My vanity is only equaled by my laziness, so permanent makeup piqued my interest in high school — but not so much that I’d risk decades of green-black, Ronald McDonald-style arches.
Heavy Googling led me to Amy Kernahan, a semi-permanent makeup artist with a traditional cosmetics background. Red-headed Amy is as lovely-looking as she’s good (check Amy’s semi-permanent makeup before and after‘s): she heard my request for Liz Taylor-like brows, then explained why thinner arches better framed my face. After explaining semi-permanent brows take two sessions (the first to test the color on my skin, and a touch-up a month later), she warned me that my new tattoo brows would look shockingly dark the first few days. Two hours after I walked out of Amy’s, it looked like someone had drawn on my brows with a Sharpie. But months after my second appointment, I’ve woken up with perfect arches every a.m., and tossed away my brow pencils.

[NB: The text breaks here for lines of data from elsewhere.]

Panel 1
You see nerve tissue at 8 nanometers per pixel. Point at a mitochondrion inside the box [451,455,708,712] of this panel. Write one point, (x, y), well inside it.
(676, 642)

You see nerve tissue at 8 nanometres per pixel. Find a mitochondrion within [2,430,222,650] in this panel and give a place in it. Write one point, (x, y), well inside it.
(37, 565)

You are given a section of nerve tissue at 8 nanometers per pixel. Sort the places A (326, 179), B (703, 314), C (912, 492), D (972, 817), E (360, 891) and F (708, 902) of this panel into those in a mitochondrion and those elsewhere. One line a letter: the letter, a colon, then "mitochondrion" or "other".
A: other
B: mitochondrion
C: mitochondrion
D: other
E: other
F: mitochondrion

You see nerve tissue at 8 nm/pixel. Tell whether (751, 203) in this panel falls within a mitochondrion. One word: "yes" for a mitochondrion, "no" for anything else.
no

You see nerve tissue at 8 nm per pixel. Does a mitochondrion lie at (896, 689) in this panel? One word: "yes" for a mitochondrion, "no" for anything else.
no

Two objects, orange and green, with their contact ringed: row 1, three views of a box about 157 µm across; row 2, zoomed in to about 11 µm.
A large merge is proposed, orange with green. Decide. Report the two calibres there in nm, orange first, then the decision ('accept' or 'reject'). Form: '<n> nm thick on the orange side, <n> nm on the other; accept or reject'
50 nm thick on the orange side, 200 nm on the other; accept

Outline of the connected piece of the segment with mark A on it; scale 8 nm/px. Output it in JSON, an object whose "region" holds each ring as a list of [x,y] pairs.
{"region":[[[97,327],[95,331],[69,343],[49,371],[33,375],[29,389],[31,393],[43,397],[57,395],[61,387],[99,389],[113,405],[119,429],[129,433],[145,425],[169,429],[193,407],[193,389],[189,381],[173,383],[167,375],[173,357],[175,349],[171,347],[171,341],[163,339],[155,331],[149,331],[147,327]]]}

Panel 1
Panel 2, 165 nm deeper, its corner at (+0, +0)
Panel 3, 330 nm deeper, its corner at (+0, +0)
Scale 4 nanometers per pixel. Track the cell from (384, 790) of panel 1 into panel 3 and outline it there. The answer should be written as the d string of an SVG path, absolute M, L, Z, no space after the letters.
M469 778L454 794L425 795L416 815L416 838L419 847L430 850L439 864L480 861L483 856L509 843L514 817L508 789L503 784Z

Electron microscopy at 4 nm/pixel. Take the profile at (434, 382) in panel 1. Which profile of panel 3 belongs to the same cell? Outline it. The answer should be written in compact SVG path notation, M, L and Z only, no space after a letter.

Now if we could figure out how to permanently handle my eyeshadow and blush. And maybe I could Krazy Glue my stilettos on…
Here’s how it works:
You can schedule a separate consultation, in which Amy will draw on your brow shape with a pencil. I worked this into my first appointment, since I was confident I wanted to go through with it. Amy will then apply anesthesia, and after an hour or so you’ll walk out with Sharpie-dark eyebrows you’ll want to hide for a few days. You’ll spend the next 10 days applying Vaseline to help them heal.
About a month later, Amy will finalize your brows with a touch-up appointment. Immediately after, your eyebrows will look nearly normal, and in less than a week your brows will look gorgeous.
To keep your brows from fading, you’ll need to apply SPF, and stay away from Retin-A, hydroquinone, and any skin-lighteners. In three to five years, your brows should fade away. Amy recommends touch ups every one to two years to maintain your results.